The Nigerian telecommunications industry has lost $3 billion to call masking, Professor Umar Danbatta, Executive Vice Chairman, Nigerian Communications Commission, NCC, said.
He said those responsible for the nefarious act have managed to use a small box called SIM box that enables them to bypass legal call routes without getting tracked.
Danbatta, who stated this Thursday in Lagos at the 85th telecoms consumer parliament in Lagos, said Sim box was one of the most prevalent frauds in the telecom industry, causing it to lose estimated $3 billion revenue.
He, however, promised that the commission would soon round them up, having acquired a technology that would detect wherever SIM box was used in the country.
He said the enormity of loss the menace has caused the industry was the main reason the commission deliberately themed this edition of TCP “Overcoming Challenges of Call Masking /Refiling: Task Ahead for the Telecoms Industry.”
Danbatta, who was represented by Mrs. Felicia Onwegbuchulam, the Director, Consumer Affairs Bureau, described call masking/refilling as a situation where international call is terminated in Nigeria as a local number with ulterior motive of profiting from price differentials between international and local calls termination rates.

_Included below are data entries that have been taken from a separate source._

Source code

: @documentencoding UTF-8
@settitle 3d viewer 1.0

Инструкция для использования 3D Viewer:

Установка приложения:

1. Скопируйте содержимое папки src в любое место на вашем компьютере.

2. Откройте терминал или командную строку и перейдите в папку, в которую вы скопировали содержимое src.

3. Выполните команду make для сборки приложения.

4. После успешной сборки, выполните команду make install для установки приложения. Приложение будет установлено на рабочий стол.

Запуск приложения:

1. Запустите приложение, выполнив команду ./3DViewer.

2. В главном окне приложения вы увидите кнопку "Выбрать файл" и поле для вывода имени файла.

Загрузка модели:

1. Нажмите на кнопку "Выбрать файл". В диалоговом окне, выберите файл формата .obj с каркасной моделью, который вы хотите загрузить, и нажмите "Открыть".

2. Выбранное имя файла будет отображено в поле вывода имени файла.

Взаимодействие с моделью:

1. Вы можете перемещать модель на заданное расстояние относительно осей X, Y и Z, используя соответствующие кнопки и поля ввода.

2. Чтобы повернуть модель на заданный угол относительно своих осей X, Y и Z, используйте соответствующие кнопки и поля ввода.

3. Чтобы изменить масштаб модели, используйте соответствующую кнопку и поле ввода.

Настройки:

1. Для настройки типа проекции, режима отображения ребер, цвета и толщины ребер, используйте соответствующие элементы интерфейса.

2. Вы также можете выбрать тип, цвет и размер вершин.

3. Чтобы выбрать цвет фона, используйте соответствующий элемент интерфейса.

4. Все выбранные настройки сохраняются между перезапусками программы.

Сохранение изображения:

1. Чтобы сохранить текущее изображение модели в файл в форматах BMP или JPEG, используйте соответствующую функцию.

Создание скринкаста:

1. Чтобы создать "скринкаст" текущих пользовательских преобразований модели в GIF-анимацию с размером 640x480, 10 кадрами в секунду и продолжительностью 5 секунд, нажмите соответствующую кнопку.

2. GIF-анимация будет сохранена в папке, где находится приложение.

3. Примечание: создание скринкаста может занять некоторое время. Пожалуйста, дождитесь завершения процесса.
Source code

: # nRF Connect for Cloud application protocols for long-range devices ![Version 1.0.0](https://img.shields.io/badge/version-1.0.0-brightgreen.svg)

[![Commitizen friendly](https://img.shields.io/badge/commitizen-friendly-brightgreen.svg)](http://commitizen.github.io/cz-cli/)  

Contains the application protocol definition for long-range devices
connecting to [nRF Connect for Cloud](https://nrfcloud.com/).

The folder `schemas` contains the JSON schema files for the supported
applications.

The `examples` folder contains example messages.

He said: “Call masking is a worrisome development that constitutes serious challenges not only to the telecom industry but also possess serious security threats to the entire country.
“As a commission, we have discovered that call masking is being perpetrated with small movable devices called SIM box, which are electronic boxes loaded with SIM Numbers.
“A SIM box has capacity to receive and transmit calls undetected. The challenge is that these SIM boxes are never type-approved by the commission, a clear indication that they are being used illegally in the country”.
As part of the commission’s effort to fight the menace, Danbatta said NCC, in collaboration with stakeholders, had held a series of meeting which led to the suspension of six indicted interconnect exchange licensees in February, 2018.
He added that the regulator barred about 750, 000 numbers assigned to 13 operators from the national network, as a way of expressing the commission’s zero tolerance to communications fraud in the industry.
Earlier, in his welcome address, Alhaji Ismail Adedigba, Deputy Director, Consumer Affairs Bureau, NCC, said the choice of the topic is apt because the Commission has been inundated with complaints by telecom consumers and other industry stakeholders on the rising wave of call masking /refilling, which he said poses security and economic risks to the country.
He said: ”Apart from the economic losses and anti-competitive proclivities arising from call masking/refilling practice, of great concern is the security implications which masked calls pose to our country, at a time the Federal Government is keen on addressing diverse security challenges in the country”.